# The Church vs Homeschoolers?



## LadyFlynt (Feb 26, 2006)

Interesting article and food for thought on both sides of an issue. Thought it was fairly balanced.

http://www.patriarch.com/article.php?sid=157&mode=threaded&order=0


----------



## Puritan Sailor (Feb 26, 2006)

Interesting article. I've never been to a church that had trouble with homeschoolers. The Reformed ones especially, were full of homeschooling families. But I can definitely understand the "independent" mindset of some. I saw one church torn apart because of that issue. But I don't think it's necessarily tied to homeschooling itself. But still a thought provoking article, and something to keep in mind.


----------



## Pilgrim (Feb 26, 2006)

I read the first half of the article in some bewilderment, not understanding what the issue was since he didn't seem to have churches that are actively hostile to homeschoolers in view. 

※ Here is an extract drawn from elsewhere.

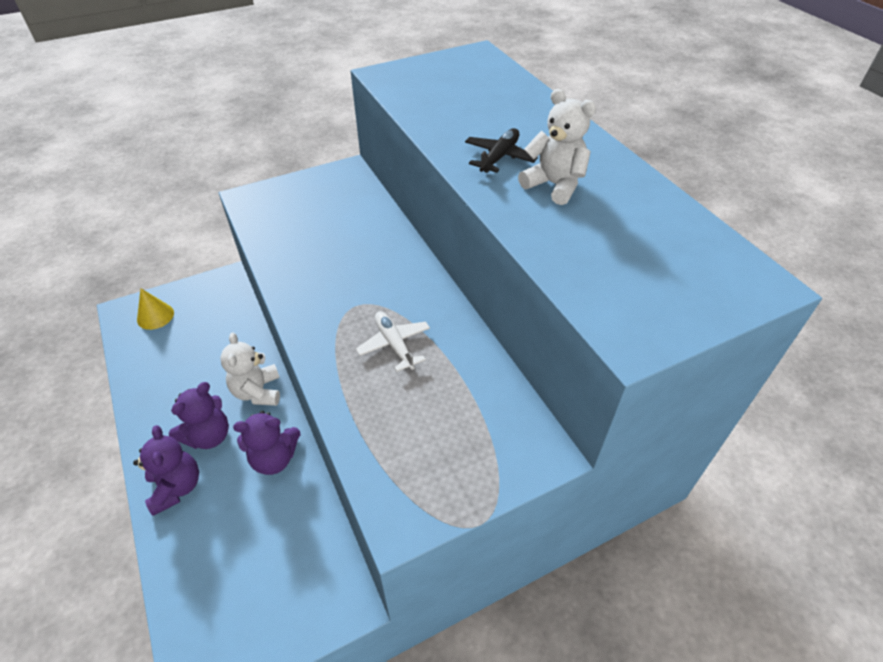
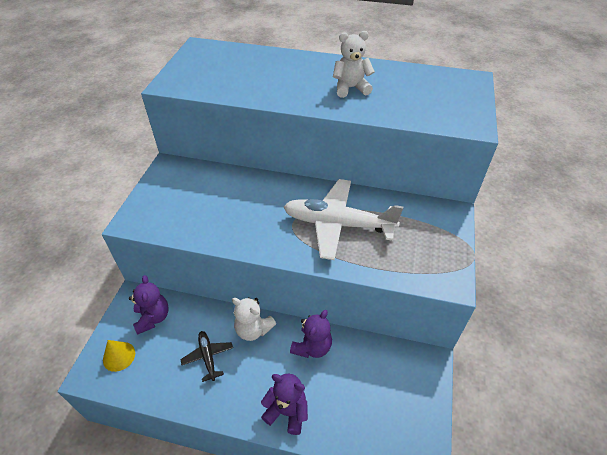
camera: 50 degrees left, 0 degrees up
purple teddy bear [169,382,229,449] -> purple teddy bear moved to [129,275,169,335]
white plane [356,311,430,372] -> white plane [284,179,403,260], size x2.11
black plane [465,128,538,173] -> black plane moved to [180,331,233,382]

Then I got to the part where the author seemed to be against ANY and ALL age segregated activity, not just during the worship service. Being totally against any kind of age segregated Sunday School (even for the smallest children) or without exception against any kind of youth group is an extremist position, in my opinion (although I do not think such activities are indispensable, either). The homeschool families I know are not like this at all. If I'm not misreading him and this is his position, then no wonder he has had trouble. This position isn't too far from those who usurp the authority of the eldership and have the head of household serve communion to the members of his family. 

Much of the rest of the article was good, encouraging independent minded folks to either join the best church they can or start new churches instead of being defeatist and abandoning church altogether. 

I think some of the reason for suspicion is this: Some people would rather preach homeschooling (or fill in the blank with the name of some other movement or activity) than Christ, making that their whole raison d etre, and viewing even those who prefer Christian schools to be apostate.


----------



## LadyFlynt (Feb 26, 2006)

He was honest on his position...you read him right. But if you read the rest of the article, you will find that he also did not encourage "ursurping authority". That is part of the point...that simply following ones convictions in an area such as age segregation is often viewed in and of itself as an ursurption of authority.

I believe he was honest in that there are assumptions on one side and that there are precautions that should be taken to keep from adding to those assumptions. And yes, that we shouldn't simply give up on the church altogether.


----------